Бессознательно он оглянулся на императорскую ложу и не без удовольствия отметил, что она пуста: Марсия, конечно, тоже не смогла больше выносить буйство непристойно обнаженных инстинктов этой толпы.

Калликст встал со своего места и направился к одному из бесчисленных вомиториев — этих пастей в нижней части амфитеатра, изрыгающих людские массы. Тут у него за спиной разразились новые крики, и он вспомнил, в чем дело — сейчас Матерна и его сообщников отдадут на съедение зверям. Ему подобные вещи казались тошнотворными, и просто по-человечески, и из религиозных соображений: Дионис Загрей был ведь тоже разорван на части и сожран титанами. Почитатели Орфея всегда хранили скорбную память об этом. Он ускорил шаг, но, приметив бродячего торговца, попросил нацедить ему стакан мульсума, а потом решил уйти и подождать Карпофора под аркадами.

Здесь полновластно царствовала тень. От поперечных блоков, венчающих колонны, веяло целительной прохладой, смягчающей зной, которым тянуло снизу, из раскаленной котловины между Палатинским и Авентинским холмами.

Краем туники, вывернув его наизнанку, Калликст промокнул пот, крупными каплями выступивший па лбу. Прислонился затылком к колонне, закрыл глаза.

Сколько сумятицы в душе от этих противоречивых мыслей, похоже на мозаику, части которой ни в какую не желают складываться воедино.

Флавия ,Марсия ,Карпофор ...Снова Флавия ...

Кто-то задел его, проходя. А, бродячий торговец! Тот самый, с медовым напитком. Калликст подумал: какая странная физиономия... Этот крючковатый нос — ни дать ни взять хищная птица...

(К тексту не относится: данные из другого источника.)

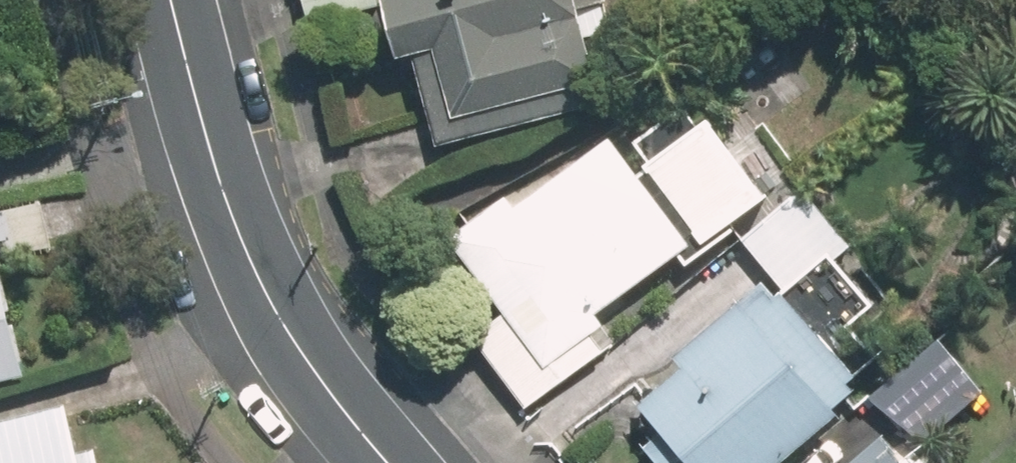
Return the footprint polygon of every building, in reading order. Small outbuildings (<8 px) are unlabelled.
[(321,26),(390,12),(388,0),(315,0),(321,26)] [(448,133),(614,91),(609,72),(612,71),(600,26),(624,20),(619,0),(399,0),(413,51),(426,47),(448,133)] [(743,124),(733,108),(664,149),(716,237),(799,187),(756,116),(743,124)] [(593,329),(687,261),(670,238),(700,217),(659,160),(628,182),(608,155),(513,223),(506,214),(448,256),(540,383),(601,340),(593,329)] [(754,239),(792,288),(851,244),(813,194),(754,239)] [(36,367),(3,232),(0,233),(0,376),(36,367)] [(846,427),(840,420),(862,402),(855,395),(862,389),(785,298),(755,323),(748,315),(683,370),(692,381),(647,419),(652,425),(635,440),(654,462),(804,462),(846,427)] [(0,433),(0,462),(100,462),(98,455),(82,459),(71,416),(0,433)] [(887,447),(868,462),(901,462),(887,447)]
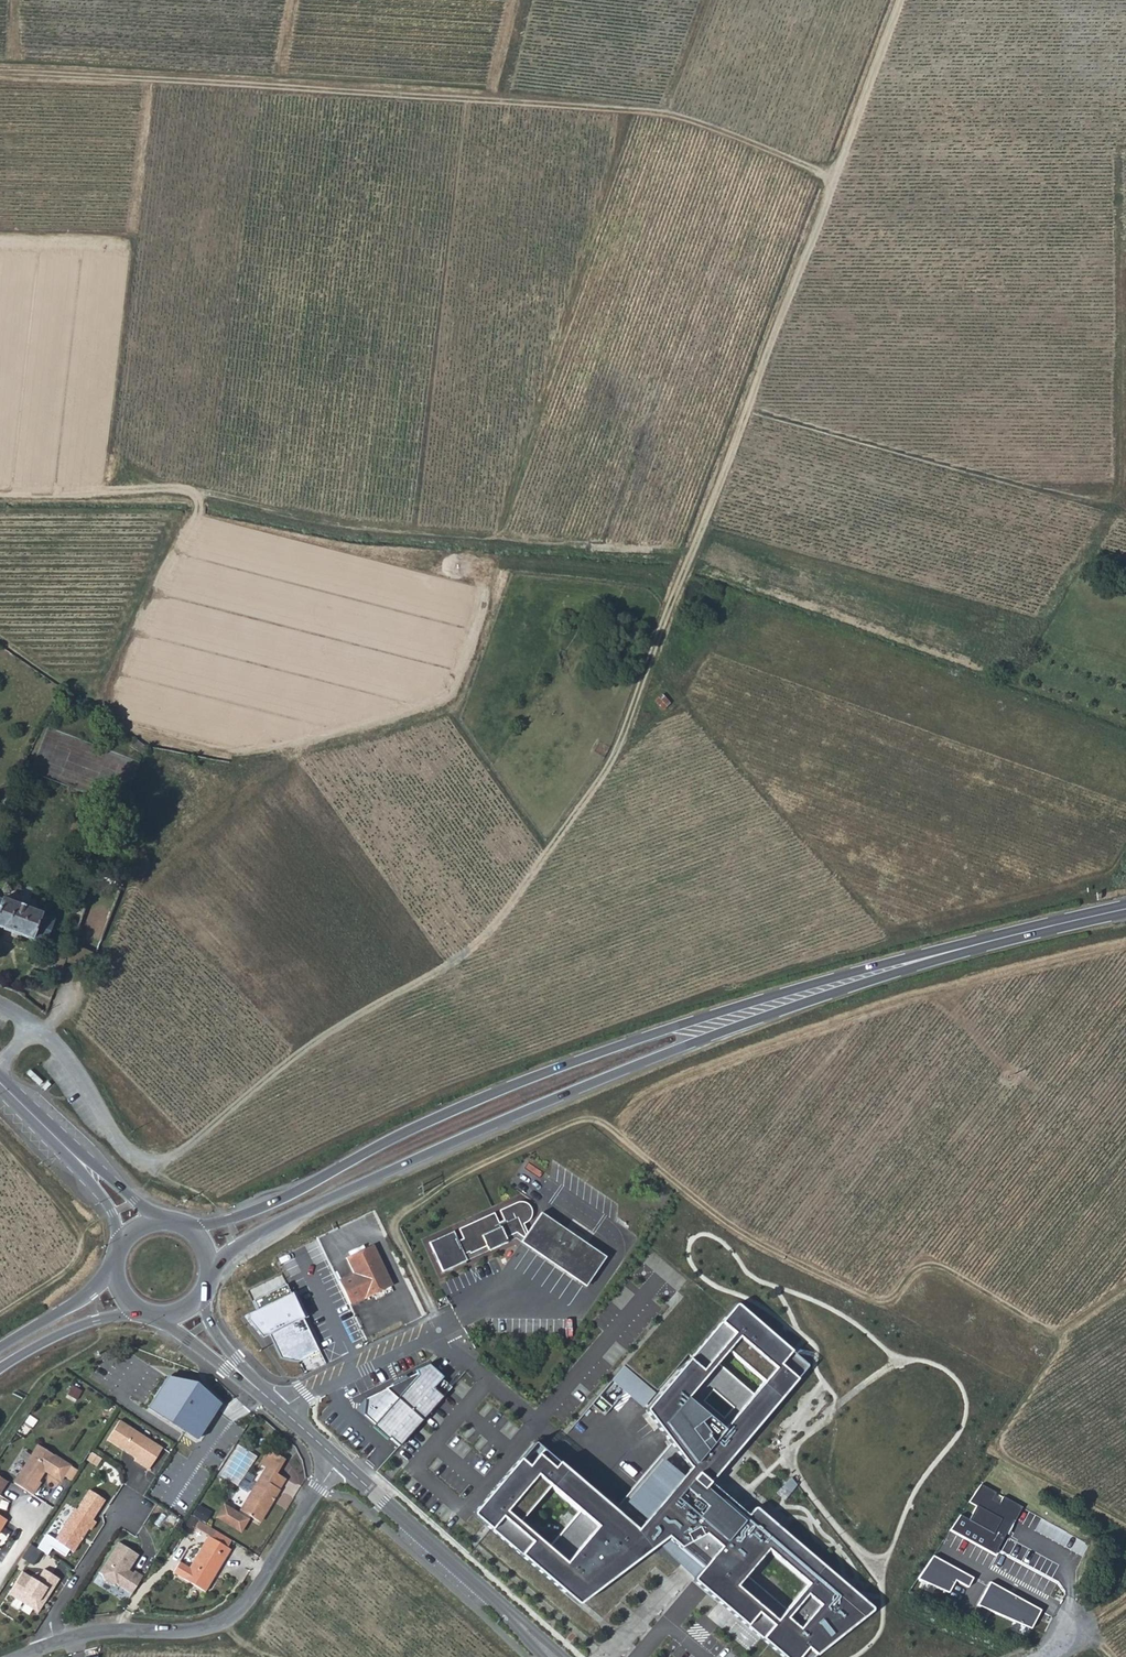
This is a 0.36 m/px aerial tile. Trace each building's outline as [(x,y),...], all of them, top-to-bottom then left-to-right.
[(670,703),(662,694),(655,701),(663,709),(670,703)] [(141,757),(144,748),(131,739),(128,748),(141,757)] [(46,944),(56,919),(0,897),(0,928),(46,944)] [(516,1233),(517,1234),(524,1223),(529,1219),(531,1211),(529,1205),(523,1202),(518,1202),(499,1211),(504,1221),(499,1223),(494,1213),(458,1229),(463,1239),(458,1242),(453,1231),(430,1242),(443,1271),(466,1260),(465,1256),(516,1233)] [(545,1217),(540,1213),(527,1232),(524,1223),(517,1234),(523,1238),(521,1242),(526,1245),(545,1217)] [(586,1286),(605,1257),(545,1217),(526,1245),(586,1286)] [(339,1281),(349,1303),(364,1296),(365,1297),(392,1284),(372,1244),(346,1257),(353,1273),(339,1281)] [(493,1526),(579,1599),(661,1537),(785,1656),(814,1656),(871,1613),(872,1611),(873,1609),(872,1608),(756,1509),(754,1508),(753,1509),(747,1515),(709,1484),(806,1370),(808,1367),(808,1366),(808,1364),(739,1306),(738,1305),(736,1305),(735,1306),(646,1409),(646,1411),(646,1412),(674,1449),(618,1515),(626,1522),(623,1525),(548,1461),(493,1526)] [(399,1447),(452,1387),(430,1367),(387,1388),(387,1389),(367,1399),(364,1415),(399,1447)] [(163,1378),(143,1408),(195,1441),(218,1405),(194,1385),(163,1378)] [(134,1461),(148,1470),(162,1449),(120,1421),(107,1440),(135,1459),(134,1461)] [(38,1445),(13,1483),(32,1495),(40,1483),(38,1481),(45,1470),(47,1471),(48,1474),(60,1481),(70,1466),(38,1445)] [(260,1463),(266,1467),(273,1471),(282,1457),(269,1449),(260,1463)] [(277,1488),(284,1478),(273,1471),(266,1467),(240,1509),(238,1513),(224,1504),(216,1517),(240,1532),(250,1516),(258,1521),(264,1511),(266,1512),(272,1501),(270,1499),(273,1496),(275,1497),(279,1489),(277,1488)] [(1023,1507),(1023,1506),(981,1481),(970,1502),(976,1506),(969,1518),(960,1513),(951,1528),(995,1554),(998,1550),(999,1549),(1023,1507)] [(54,1541),(73,1553),(88,1529),(91,1531),(96,1523),(92,1521),(105,1501),(89,1491),(77,1511),(75,1509),(54,1541)] [(194,1527),(198,1520),(191,1516),(187,1523),(194,1527)] [(211,1538),(227,1547),(232,1540),(198,1520),(194,1527),(209,1536),(211,1538)] [(231,1549),(227,1547),(211,1538),(209,1536),(189,1567),(179,1562),(172,1573),(204,1592),(231,1549)] [(133,1594),(144,1577),(136,1572),(133,1575),(129,1573),(139,1556),(119,1543),(100,1574),(103,1575),(106,1581),(111,1584),(118,1585),(133,1594)] [(42,1552),(30,1544),(21,1558),(33,1566),(42,1552)] [(973,1578),(933,1555),(920,1578),(949,1594),(957,1581),(968,1587),(973,1578)] [(23,1573),(9,1594),(38,1613),(59,1579),(44,1570),(37,1582),(23,1573)] [(1041,1609),(991,1582),(978,1605),(1032,1627),(1041,1609)]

Торговец углядел троих, вышедших из амфитеатра, вот и поспешил вслед:

— Не угодно ли чашу мульсума, мои почтеннейшие?

Те пробурчали, что не угодно.

— Вы меня поражаете! Это же лучшее вино в городе — калийский мульсум, настоянный на кедровом листе... Такого вам нигде не найти!

— Оставь нас.

— А мед в нем из Македонии, и...

— Говорят тебе, отстань! Ступай отсюда, лучше предложи свою бурду этим несчастным, которых собираются скормить диким зверям.